Mr Trump's trip to Delaware's Dover Air Base was shrouded in secrecy.

The president and his daughter, Ivanka, departed the White House in the presidential helicopter with their destination unannounced.

A small group of journalists travelled with him on the condition that the visit was not reported until his arrival.

Marine One landed at Dover shortly before a C-17 believed to be carrying Owens' remains touched down.

The president was expected to meet Owens' family, who requested that the visit and the dignified transfer of the Navy Seal's remains be private.

Former president Barack Obama lifted a ban on media coverage of the dignified transfers, though families may still request privacy. A spokeswoman at Dover said about half of families choose to allow media coverage.

Owens joined the Navy in 1998 and was the recipient of two Bronze stars, a Joint Service Commendation and an Afghanistan Campaign Medal, among other honours.

His death underscores the human costs of the military campaigns Mr Trump now oversees.

Far fewer troops are serving in combat now than in the wars Mr Trump's predecessors led in Afghanistan and Iraq, but thousands of Americans remain in hotspots around the world.

In Afghanistan, where America's longest war continues, about 8,400 US troops are training and advising local forces.

More than 5,100 troops in Iraq and about 500 in Syria are involved in the campaign against Islamic State.

The US also engages in counter-terrorism operations, mainly drone strikes, in Yemen, where al Qaida in the Arabian Peninsula has exploited the chaos of the country's civil war.

As a candidate, Mr Trump said he would be willing to "take out" the families of terrorists in order to root out extremism.
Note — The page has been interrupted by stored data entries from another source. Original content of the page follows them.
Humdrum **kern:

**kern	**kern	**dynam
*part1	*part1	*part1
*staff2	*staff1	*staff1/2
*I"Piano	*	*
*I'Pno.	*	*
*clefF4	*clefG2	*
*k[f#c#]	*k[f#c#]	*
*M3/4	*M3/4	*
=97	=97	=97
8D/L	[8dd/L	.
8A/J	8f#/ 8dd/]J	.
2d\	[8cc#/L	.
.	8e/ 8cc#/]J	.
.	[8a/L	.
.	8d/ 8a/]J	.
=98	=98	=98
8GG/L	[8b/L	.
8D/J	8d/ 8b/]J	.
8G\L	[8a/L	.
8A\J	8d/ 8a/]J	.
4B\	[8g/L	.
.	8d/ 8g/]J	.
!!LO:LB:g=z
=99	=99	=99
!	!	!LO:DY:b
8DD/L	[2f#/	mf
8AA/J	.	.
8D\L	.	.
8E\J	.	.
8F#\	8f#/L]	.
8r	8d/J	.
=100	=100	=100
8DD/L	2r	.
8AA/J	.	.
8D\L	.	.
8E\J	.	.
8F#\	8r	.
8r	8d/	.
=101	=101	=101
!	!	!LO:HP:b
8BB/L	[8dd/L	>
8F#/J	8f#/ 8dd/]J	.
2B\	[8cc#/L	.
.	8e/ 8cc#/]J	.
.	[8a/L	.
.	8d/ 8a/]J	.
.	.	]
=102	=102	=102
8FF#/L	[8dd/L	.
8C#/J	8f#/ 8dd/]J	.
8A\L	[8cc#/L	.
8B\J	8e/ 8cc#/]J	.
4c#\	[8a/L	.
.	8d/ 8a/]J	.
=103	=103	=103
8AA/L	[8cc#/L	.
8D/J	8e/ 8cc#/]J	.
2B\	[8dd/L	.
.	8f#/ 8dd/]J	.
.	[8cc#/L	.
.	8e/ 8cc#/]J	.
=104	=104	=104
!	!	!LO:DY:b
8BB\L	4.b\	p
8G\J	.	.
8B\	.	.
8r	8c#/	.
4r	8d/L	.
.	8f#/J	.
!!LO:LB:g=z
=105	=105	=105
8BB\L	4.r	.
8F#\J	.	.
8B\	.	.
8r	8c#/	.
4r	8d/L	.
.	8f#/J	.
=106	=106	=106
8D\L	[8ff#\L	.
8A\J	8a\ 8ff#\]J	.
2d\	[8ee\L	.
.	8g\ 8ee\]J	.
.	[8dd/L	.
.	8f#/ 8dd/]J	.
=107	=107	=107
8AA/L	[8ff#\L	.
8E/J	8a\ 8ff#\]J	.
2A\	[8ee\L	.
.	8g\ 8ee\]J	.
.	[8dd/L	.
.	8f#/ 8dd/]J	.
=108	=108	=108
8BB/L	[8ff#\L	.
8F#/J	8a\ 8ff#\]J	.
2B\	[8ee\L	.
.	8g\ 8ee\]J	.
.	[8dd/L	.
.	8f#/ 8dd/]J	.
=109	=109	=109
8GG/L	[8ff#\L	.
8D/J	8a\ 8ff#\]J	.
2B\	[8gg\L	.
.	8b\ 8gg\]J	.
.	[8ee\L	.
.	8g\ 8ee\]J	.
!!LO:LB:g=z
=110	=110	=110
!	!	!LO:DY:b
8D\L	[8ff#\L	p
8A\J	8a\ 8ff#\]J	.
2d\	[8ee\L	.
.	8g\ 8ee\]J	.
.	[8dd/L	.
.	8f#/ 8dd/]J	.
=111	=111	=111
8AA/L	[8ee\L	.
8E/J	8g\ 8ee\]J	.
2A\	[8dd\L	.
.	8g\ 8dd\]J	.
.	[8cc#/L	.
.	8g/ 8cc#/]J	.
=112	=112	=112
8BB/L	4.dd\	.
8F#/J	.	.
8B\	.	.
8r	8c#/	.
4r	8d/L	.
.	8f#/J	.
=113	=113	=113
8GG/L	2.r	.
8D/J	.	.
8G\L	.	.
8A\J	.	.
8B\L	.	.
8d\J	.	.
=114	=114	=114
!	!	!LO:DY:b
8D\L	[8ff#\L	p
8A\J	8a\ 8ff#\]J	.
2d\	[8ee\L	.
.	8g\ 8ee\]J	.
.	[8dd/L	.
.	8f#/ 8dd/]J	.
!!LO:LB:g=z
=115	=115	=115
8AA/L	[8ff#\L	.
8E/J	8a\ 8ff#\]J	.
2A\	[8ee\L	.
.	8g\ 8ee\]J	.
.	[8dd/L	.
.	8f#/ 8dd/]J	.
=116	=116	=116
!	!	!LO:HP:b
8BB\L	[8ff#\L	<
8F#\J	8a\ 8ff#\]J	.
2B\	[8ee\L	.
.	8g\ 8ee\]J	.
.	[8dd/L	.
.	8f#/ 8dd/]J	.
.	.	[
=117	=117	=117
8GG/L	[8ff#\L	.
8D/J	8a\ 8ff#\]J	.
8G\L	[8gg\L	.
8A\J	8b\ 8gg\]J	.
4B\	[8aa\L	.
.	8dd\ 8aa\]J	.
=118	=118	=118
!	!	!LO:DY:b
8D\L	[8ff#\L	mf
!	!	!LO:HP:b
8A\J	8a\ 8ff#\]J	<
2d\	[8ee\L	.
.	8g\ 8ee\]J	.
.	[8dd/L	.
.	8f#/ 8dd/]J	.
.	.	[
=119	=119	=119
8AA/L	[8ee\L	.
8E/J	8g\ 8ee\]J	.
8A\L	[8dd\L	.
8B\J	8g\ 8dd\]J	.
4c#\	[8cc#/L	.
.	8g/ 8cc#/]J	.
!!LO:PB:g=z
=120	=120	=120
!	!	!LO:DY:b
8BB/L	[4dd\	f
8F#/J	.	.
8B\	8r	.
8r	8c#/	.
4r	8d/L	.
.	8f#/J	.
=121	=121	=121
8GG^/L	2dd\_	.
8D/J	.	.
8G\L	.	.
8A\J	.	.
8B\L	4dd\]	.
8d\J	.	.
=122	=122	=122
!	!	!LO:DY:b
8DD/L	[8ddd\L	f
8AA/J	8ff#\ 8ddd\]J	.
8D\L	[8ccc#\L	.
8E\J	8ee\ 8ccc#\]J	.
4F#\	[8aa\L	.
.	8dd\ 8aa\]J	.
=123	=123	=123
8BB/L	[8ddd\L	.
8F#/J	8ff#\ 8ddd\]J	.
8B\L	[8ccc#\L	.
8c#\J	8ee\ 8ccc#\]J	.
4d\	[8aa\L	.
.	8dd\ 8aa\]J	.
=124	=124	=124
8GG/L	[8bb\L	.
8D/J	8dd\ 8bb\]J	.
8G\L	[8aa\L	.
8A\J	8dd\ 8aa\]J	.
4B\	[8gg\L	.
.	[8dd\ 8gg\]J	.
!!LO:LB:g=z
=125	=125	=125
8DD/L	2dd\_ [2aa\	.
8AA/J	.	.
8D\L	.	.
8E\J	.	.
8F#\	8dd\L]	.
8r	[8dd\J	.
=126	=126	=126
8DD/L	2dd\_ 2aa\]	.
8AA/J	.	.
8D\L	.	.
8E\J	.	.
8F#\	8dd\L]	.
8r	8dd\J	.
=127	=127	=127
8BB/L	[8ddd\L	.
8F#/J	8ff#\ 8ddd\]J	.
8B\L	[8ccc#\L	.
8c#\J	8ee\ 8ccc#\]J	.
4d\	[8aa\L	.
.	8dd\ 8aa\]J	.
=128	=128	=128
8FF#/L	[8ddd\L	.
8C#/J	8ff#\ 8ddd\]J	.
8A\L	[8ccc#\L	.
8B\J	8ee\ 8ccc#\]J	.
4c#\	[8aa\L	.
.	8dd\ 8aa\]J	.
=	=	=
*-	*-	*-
On Tuesday, White House spokesman Sean Spicer said no Americans "will ever be targeted" in raids against terror suspects.

The president's trip to Dover comes as he begins weighing whether to reshape US military activities around the world.

As a candidate, he vowed to be tougher on Islamic State and at one point said he would be willing to send up to 30,000 US troops to fight the extremist group in Iraq and Syria.

Last week, Mr Trump gave the Pentagon and other agencies 30 days to submit a plan for defeating Islamic State.